Original listing text, shown exactly as published by the company.
In this role, you'll
- Lead the design and evolution of RKE2 Kubernetes clusters across development, acceptance, and production environments — driving upgrades, capacity planning, networking strategy, and operational resilience
- Architect and maintain infrastructure as code (Terraform) to provision and manage AWS-based environments, establishing patterns and modules that the team can scale with confidence
- Own the CI/CD platform (GitHub Actions) end-to-end — designing pipeline architecture, improving build performance, and ensuring releases flow reliably through staged environments
- Drive GitOps-based delivery strategy using Flux CD, defining standards for Helm charts and Kustomize overlays and ensuring consistent reconciliation across clusters
- Define container image lifecycle policies — building, signing, storing, and distributing images across OCI registries for multiple deployment targets
- Identify and eliminate operational toil through automation, improving environment provisioning, configuration management, and deployment processes at a systemic level
- Establish and maintain monitoring, alerting, and incident response practices — owning dashboards, runbooks, and post-incident reviews that raise platform reliability over time
- Serve as a technical point of contact for product service teams integrating into the deployment pipeline — unblocking teams, troubleshooting complex environment issues, and advocating for infrastructure best practices
- Own the security posture of the deployment platform — managing secrets, certificates, RBAC policies, and security configurations to meet compliance and operational security requirements
- Mentor and grow other engineers on the team through code review, pairing, design discussions, and knowledge sharing
We're looking for candidates who have
- Deep experience operating Kubernetes in production at scale — cluster lifecycle management, Helm, networking, persistent storage, performance tuning, and complex workload troubleshooting
- Expert-level proficiency with Terraform for provisioning and managing cloud infrastructure across multiple environments, including module design and state management strategies
- Strong Linux systems administration skills (RHEL or similar — networking, storage, systemd, performance analysis, shell scripting)

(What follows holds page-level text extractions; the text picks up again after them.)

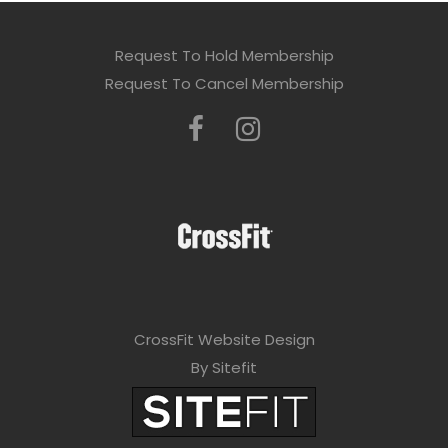
Request To Hold Membership
Request To Cancel Membership
CrossFit Website Design
By Sitefit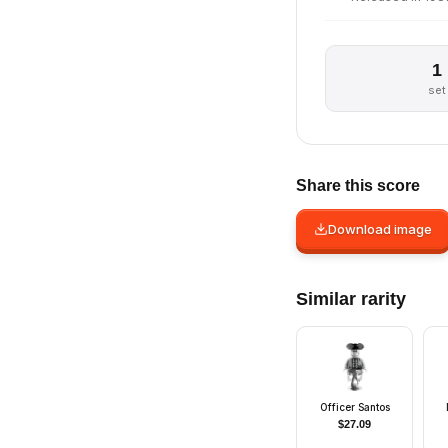
1
set
Share this score
Download image
Similar rarity
Officer Santos
$
27.09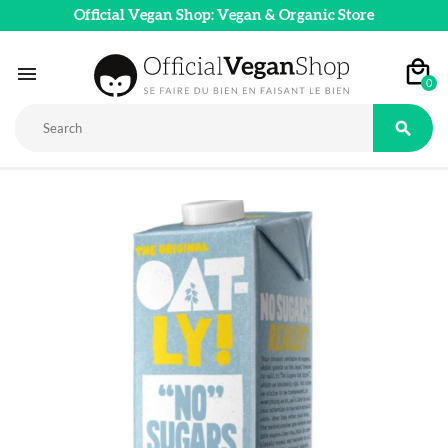
Official Vegan Shop: Vegan & Organic Store

0


- Extensive experience designing and maintaining CI/CD pipelines (GitHub Actions, Jenkins, or similar), with a focus on reliability, speed, and developer experience
- Deep familiarity with AWS services commonly used in infrastructure (EC2, S3, VPC, IAM, EBS, Lambda, and related networking and security services)
- A strong operational mindset — you take ownership of reliability, think about failure modes proactively, and build automation to prevent recurring issues before they impact customers
Nice to have experience
- Experience with GitOps tools such as Flux CD or ArgoCD in complex, multi-environment setups — including designing promotion strategies and managing drift
- Familiarity with container registry operations, image distribution, OCI artifact management, and image signing or verification workflows
- Experience managing databases in Kubernetes environments (e.g., PostgreSQL operators, stateful workloads, backup and recovery strategies)
- Familiarity with Kafka or other message brokers in a containerized environment, including operational management and scaling
- Experience with configuration management or automation tools (Ansible or similar) at fleet scale
- Advanced scripting proficiency in Python for infrastructure automation, tooling, and integration work
- Experience supporting environments with strict security or compliance requirements (FedRAMP, FIPS, IL environments, or similar)
- Exposure to or passion for the cryptocurrency technology ecosystem
Technologies we use
- Kubernetes: RKE2, Helm, Kustomize, Flux CD
- Cloud provider: AWS (EC2, S3, EBS, VPC, IAM, Lambda)
- Infrastructure as code: Terraform
- CI/CD: GitHub Actions, semantic-release
- Monitoring and alerting: Prometheus, Grafana, Datadog, Humio
- Scripting and automation: Shell, Python
- Container registries: OCI/Docker
- Database management: PostgreSQL
- Event streaming: Kafka
- Operating systems: RHEL, Rocky Linux, Amazon Linux
AI at Chainalysis
AI is not a feature at Chainalysis - it is a new way of working. One that turns instructions into work done, and helps us move faster than the threats we're built to counter, and we expect our employees to take ownership of the output and ensure quality. As the world's most trusted blockchain analytics platform, Chainalysis sits at a rare intersection of proprietary data, regulatory relationships and crypto expertise that makes it uniquely placed to shape and lead the next era of AI-driven intelligence - and we expect everyone here, regardless of role, to be an active part of it.
AI fluency is tied directly to how we measure performance and how we plan to win. There is no substitute for your own curiosity. We provide the tools, workflows, and space to experiment - but the expectation is that you develop these capabilities yourself, bring ideas, and collaborate across teams to reinvent the way work gets done. We are not using AI to do less. We are using it to do what was never possible before.